=== Texte fourni ===

M. le Président - Mais cette conclusion cesse d’être vraie, puisque vous avez délivré votre message. Nous n’avons pas, Monsieur le président Bocquet, la même lecture du déroulement d’une séance. La parole est libre, mais il n’y a pas de liberté sans règle. Et comme président de groupe, il vous appartient aussi de respecter le Règlement, qui est notre bien commun. Le rôle de la présidence de séance est de le faire appliquer.

RÉFORME DES RETRAITES (suite)

L’ordre du jour appelle la suite de la discussion, après déclaration d’urgence, du projet de loi portant réforme des retraites. ART. 10 (suite)

M. Maxime Gremetz - L’article 10 repousse de 60 à 65 ans l’âge à partir duquel un salarié pourra voir rompre son contrat de travail sans que cela constitue un licenciement, si ce salarié remplit les conditions pour bénéficier d’une retraite à taux plein. Vous voulez que les salariés travaillent plus longtemps, créant ainsi les « emplois vieux », alors que les salariés sont en sous-activité avant cinquante-cinq ans : c’est un contresens ! Deux actifs sur trois sont déjà exclus du marché du travail avant même d’être en retraite. Vous allongez la durée de cotisation, conformément aux exigences du Medef, alors que dans le même temps le patronat exclut les seniors de l’emploi... Pour stopper cette hémorragie des plus âgés, il faut avant tout agir sur leurs conditions de travail, ainsi que sur les salaires et la formation. Dans la plupart des branches, il est inconcevable de maintenir en activité un salarié usé avant l’âge par la pénibilité de son travail. Nous proposons donc par l’amendement 4739 la suppression de l’article 10.

M. Jean-Pierre Brard - L’amendement 4741 a le même objet. Vous êtes un homme habile, Monsieur le ministre, et les médias apprécient non seulement votre stoïcisme, mais votre art de donner aux mots un sens que le Petit Robert n’avait pas prévu. Jusqu’à présent, un salarié qui a dépassé l’âge de 60 ans et qui remplit les conditions pour bénéficier du taux plein peut être mis à la retraite par son employeur sur ce simple motif. Avec l’article 10, vous donnez le sentiment que vous ôtez au chef d’entreprise ce pouvoir discrétionnaire. Mais le salarié qui fait un travail dur devra demander lui-même à faire valoir ses droits à la retraite, et sera ainsi privé des avantages qu’il aurait pu obtenir si l’employeur avait voulu se débarrasser de lui. En outre votre texte n’améliorera pas la situation des femmes, et c’est peu dire. Comme le rappelle la revue de l’association ATTAC, 39 % seulement des femmes retraitées ont pu faire valider une carrière complète, contre 85 % des hommes. Elles perçoivent 848 € mensuels en moyenne, contre 1461 pour eux. L’allongement de la durée de cotisation leur rendra plus difficile encore de constituer des droits complets à la retraite. En 1997, trois retraités sur dix percevaient une pension inférieure au minimum vieillesse. Parmi ces retraités pauvres, 83 % sont des femmes ! Nous demandons donc la suppression de cet article 10.

=== Matériel ===

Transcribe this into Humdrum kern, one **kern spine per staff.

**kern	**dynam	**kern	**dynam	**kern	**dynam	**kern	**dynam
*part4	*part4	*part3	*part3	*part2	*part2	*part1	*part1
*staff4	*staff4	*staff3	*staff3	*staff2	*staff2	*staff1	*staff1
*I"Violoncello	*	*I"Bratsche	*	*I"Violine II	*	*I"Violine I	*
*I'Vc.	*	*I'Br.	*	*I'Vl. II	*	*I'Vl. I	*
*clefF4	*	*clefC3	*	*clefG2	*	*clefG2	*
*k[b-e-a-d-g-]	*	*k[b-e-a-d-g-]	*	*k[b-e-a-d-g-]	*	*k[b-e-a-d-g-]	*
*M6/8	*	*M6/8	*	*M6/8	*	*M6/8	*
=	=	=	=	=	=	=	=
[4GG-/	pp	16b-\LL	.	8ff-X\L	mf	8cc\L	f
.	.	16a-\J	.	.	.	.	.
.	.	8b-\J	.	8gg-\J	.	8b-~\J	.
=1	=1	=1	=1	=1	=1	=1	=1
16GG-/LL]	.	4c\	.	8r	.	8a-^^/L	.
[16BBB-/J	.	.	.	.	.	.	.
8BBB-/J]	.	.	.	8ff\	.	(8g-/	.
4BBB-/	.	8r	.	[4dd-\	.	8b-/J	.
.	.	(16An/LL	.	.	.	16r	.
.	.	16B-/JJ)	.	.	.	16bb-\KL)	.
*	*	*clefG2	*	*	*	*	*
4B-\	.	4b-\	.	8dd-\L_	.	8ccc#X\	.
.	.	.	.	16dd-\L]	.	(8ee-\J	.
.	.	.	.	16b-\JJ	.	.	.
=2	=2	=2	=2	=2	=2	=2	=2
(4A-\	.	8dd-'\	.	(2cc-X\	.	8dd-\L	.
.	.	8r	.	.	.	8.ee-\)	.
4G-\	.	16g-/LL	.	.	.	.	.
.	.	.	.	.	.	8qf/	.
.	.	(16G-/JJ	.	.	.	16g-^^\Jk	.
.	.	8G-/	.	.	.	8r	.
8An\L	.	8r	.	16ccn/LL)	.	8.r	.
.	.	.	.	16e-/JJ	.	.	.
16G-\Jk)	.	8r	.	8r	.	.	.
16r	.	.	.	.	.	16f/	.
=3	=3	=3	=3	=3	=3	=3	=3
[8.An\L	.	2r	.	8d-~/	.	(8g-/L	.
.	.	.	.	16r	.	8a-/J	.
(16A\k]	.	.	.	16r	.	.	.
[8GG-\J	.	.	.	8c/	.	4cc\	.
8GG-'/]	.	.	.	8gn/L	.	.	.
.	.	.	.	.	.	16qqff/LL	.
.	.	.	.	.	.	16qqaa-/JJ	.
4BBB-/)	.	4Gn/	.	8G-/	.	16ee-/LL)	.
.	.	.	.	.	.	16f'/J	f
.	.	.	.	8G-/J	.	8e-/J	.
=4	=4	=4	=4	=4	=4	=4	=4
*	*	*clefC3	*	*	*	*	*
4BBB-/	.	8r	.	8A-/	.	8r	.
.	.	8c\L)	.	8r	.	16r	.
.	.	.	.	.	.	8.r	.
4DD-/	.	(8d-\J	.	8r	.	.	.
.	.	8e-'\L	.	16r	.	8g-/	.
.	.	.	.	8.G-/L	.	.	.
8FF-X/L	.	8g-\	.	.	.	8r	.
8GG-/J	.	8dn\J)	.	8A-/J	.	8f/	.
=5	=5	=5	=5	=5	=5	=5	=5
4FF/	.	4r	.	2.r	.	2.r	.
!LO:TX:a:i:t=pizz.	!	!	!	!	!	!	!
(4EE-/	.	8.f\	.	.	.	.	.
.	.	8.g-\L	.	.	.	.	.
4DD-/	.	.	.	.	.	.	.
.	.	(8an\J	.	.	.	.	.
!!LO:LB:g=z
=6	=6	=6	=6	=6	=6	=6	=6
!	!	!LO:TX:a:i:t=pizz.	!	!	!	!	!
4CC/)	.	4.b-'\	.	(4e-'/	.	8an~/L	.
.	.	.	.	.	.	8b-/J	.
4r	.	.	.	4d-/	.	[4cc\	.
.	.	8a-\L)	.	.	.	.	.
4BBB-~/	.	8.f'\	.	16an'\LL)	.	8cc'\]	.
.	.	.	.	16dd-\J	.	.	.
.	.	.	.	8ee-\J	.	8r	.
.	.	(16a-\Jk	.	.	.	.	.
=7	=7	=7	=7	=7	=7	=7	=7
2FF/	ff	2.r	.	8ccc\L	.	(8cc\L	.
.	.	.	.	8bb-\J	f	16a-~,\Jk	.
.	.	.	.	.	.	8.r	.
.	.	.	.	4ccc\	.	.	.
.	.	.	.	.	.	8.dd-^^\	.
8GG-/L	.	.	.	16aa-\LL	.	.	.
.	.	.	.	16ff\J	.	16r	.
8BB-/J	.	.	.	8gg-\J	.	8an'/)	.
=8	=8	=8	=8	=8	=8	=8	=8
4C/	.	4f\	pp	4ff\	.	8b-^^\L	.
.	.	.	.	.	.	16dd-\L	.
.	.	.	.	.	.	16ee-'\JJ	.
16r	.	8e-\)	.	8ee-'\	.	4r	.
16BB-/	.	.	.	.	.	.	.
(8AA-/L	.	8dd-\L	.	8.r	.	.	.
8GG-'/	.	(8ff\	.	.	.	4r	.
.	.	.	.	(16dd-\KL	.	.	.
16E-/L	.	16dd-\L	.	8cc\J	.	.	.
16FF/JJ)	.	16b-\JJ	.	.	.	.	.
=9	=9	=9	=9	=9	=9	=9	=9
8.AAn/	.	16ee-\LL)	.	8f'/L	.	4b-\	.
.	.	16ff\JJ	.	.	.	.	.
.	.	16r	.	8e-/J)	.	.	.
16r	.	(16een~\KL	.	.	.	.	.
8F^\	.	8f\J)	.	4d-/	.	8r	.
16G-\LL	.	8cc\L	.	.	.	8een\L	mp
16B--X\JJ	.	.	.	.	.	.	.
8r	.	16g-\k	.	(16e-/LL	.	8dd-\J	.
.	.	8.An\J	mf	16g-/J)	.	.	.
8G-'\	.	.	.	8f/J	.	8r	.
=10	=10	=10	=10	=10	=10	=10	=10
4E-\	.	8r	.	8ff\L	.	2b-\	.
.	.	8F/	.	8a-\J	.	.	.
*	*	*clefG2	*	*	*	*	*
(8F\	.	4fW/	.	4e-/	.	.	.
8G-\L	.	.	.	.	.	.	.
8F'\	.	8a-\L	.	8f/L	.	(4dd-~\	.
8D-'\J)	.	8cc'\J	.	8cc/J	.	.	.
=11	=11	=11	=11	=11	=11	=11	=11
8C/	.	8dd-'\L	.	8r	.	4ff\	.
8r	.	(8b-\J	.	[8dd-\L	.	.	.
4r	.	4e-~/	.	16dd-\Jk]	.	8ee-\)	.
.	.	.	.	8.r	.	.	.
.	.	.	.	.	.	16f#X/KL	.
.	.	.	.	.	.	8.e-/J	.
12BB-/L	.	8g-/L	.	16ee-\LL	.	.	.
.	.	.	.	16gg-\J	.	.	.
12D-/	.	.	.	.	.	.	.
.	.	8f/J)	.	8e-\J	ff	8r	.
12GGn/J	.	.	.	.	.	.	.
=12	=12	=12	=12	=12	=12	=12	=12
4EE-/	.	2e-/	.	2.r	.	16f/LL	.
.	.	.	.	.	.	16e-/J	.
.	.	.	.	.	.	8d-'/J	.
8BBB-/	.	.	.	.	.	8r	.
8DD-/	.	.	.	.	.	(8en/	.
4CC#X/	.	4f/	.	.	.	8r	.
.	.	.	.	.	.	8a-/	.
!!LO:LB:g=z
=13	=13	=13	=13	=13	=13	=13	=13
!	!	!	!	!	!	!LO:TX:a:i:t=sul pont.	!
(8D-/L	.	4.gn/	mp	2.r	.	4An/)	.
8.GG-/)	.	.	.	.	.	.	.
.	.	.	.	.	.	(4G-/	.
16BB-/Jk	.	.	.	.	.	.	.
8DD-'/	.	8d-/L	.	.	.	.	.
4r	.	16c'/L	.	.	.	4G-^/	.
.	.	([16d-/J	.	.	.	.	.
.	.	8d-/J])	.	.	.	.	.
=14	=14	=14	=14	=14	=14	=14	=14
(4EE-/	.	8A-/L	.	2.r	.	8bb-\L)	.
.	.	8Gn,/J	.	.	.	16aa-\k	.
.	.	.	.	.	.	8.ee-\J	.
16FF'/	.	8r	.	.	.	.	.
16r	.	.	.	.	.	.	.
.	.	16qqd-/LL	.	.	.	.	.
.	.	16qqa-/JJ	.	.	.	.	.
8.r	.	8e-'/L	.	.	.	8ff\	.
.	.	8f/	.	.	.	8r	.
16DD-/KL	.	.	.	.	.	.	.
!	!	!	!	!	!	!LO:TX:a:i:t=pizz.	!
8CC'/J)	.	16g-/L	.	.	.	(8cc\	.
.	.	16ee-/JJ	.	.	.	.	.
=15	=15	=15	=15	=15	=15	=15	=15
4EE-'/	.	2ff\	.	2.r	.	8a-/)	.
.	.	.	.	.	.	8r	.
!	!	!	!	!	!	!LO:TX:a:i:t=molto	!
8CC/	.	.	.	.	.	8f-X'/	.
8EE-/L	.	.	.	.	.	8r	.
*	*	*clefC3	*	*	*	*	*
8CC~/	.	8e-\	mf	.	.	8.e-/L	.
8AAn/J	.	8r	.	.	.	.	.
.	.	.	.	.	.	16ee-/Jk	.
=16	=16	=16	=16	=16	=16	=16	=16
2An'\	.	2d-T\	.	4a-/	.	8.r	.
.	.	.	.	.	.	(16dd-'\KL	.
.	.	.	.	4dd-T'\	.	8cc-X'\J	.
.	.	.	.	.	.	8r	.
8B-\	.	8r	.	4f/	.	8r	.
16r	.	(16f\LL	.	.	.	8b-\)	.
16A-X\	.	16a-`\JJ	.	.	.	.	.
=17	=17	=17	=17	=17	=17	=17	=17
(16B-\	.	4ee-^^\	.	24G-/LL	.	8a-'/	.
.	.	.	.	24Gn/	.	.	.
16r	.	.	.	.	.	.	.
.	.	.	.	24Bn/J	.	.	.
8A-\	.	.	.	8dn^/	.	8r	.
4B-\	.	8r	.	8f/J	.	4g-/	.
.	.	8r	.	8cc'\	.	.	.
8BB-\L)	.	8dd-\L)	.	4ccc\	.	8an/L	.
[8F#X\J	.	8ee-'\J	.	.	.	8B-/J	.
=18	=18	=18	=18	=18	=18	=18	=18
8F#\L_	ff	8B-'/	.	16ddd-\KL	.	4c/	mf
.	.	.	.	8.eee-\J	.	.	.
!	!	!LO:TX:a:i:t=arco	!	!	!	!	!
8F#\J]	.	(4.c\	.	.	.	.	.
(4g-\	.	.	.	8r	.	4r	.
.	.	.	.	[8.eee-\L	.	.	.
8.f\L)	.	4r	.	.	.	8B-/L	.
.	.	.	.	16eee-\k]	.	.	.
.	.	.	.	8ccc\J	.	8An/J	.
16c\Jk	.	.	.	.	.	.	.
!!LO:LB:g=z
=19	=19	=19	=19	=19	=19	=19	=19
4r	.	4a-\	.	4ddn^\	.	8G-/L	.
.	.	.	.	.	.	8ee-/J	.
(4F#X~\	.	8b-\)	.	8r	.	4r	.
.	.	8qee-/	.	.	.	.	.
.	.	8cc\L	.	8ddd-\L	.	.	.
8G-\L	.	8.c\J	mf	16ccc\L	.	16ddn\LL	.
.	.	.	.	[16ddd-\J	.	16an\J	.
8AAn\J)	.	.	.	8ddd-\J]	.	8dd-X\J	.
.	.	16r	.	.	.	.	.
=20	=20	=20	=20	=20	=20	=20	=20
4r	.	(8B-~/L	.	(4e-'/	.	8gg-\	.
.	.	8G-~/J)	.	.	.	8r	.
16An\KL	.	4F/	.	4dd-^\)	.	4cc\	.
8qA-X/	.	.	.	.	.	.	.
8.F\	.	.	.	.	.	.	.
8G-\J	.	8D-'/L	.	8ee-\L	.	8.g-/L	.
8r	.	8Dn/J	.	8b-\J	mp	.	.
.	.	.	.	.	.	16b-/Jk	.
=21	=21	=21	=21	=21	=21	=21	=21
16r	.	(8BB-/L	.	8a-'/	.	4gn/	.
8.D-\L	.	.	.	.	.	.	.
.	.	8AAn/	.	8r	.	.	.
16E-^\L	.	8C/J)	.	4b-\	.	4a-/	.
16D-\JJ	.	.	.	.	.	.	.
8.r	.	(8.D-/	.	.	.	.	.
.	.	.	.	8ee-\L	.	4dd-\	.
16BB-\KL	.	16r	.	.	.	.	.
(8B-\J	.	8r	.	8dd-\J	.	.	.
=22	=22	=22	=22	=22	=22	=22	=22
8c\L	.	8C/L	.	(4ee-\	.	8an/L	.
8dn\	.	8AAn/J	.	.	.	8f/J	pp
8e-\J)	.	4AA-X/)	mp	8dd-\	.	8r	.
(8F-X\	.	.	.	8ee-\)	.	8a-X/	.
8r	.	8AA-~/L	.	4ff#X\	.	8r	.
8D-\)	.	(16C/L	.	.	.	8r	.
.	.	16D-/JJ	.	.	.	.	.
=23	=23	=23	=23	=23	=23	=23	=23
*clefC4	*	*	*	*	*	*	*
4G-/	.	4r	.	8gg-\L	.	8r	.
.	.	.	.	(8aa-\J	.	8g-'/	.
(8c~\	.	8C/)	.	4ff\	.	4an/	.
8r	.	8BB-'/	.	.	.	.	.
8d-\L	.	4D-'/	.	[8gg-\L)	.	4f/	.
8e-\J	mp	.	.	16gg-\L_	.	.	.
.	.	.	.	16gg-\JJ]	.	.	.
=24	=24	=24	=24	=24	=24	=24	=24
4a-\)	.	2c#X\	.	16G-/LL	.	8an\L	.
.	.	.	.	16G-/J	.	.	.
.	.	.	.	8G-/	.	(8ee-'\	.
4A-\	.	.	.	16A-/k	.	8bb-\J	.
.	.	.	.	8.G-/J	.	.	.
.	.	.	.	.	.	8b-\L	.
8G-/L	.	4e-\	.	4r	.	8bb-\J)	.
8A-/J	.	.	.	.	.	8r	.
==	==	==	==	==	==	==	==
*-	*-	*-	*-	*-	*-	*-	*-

===

- _Votre objectif_:
Dans le débat sur la réforme des retraites, indiquez s'il vous plaît jusqu'à quel âge l'article 10 repousse le seuil à partir duquel le contrat de travail d'un salarié peut être rompu sans que cela constitue un licenciement.

- _La réponse_:
L'article 10 repousse ce seuil de 60 à 65 ans.